Text provided

Study: U.S. Could Save $5B Through Fewer C-Sections
Childbirth Connection, Catalyst for Payment Reform and the Center for Healthcare Quality and Payment Reform released the report, which used data from Truven Health Analytics. Currently, 4 million babies in the U.S., or 33 percent of all newborns, are delivered by C-section instead of vaginal birth. The report found if that percentage dropped to 15 percent, as the World Health Organization recommends, national maternity care costs would decline by roughly $5 billion.
"Maternity care is yet another example of how our current healthcare payment systems can actually penalize healthcare providers for delivering higher-value care," said Suzanne Delbanco, executive director of CPR, in a news release. "We need to pay physicians and hospitals in ways that reward them for eliminating early elective deliveries, reducing unnecessary C-sections and preventing complications of childbirth."
Here are other key findings from the report:
• Overall, average C-sections ($27,866) cost 50 percent more than natural deliveries ($18,329).

(Chart analysis items)
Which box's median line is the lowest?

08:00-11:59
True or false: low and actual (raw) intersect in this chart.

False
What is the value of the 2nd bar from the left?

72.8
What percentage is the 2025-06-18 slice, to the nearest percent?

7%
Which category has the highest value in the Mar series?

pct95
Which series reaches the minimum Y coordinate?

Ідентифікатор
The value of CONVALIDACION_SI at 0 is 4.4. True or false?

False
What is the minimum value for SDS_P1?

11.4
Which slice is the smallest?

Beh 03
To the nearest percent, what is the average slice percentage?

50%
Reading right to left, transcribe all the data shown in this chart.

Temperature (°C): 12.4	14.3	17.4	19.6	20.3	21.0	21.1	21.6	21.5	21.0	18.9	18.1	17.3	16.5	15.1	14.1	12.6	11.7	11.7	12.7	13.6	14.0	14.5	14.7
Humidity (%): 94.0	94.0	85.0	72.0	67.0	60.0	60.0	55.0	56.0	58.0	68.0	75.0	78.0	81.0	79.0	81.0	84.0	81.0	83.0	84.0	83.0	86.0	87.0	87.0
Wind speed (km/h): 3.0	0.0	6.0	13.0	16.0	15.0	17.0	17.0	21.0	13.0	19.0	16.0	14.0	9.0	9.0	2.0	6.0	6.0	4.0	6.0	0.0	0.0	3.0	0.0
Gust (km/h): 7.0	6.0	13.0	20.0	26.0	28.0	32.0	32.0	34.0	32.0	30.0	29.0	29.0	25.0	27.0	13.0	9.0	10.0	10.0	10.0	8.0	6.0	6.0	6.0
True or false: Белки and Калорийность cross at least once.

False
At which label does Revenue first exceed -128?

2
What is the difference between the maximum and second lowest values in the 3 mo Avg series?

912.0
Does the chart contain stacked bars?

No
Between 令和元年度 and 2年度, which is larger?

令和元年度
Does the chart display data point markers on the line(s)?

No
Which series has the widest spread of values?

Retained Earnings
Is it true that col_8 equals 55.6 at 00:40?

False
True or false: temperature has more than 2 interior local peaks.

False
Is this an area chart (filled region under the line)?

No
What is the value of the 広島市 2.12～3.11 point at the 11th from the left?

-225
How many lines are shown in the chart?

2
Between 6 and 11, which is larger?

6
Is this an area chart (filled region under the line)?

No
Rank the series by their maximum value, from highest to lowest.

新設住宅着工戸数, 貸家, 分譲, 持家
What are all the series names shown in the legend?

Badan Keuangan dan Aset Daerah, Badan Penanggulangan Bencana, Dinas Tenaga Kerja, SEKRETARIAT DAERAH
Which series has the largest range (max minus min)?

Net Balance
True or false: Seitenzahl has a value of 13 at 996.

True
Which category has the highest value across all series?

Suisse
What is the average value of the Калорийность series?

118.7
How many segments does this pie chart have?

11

Exercise brief
Based on the article on C-section costs, mark each statement yes or no, and quote the words from the article that decide it: (a) On average, natural deliveries cost more than C-sections. (b) The World Health Organization recommends a C-section rate of 15 percent. (c) The report drew its data from the Center for Healthcare Quality and Payment Reform. Answer using only the article on C-section costs, not the items.

Response area
(a) No: "Overall, average C-sections ($27,866) cost 50 percent more than natural deliveries ($18,329)."
(b) Yes: "if that percentage dropped to 15 percent, as the World Health Organization recommends"
(c) No: "which used data from Truven Health Analytics"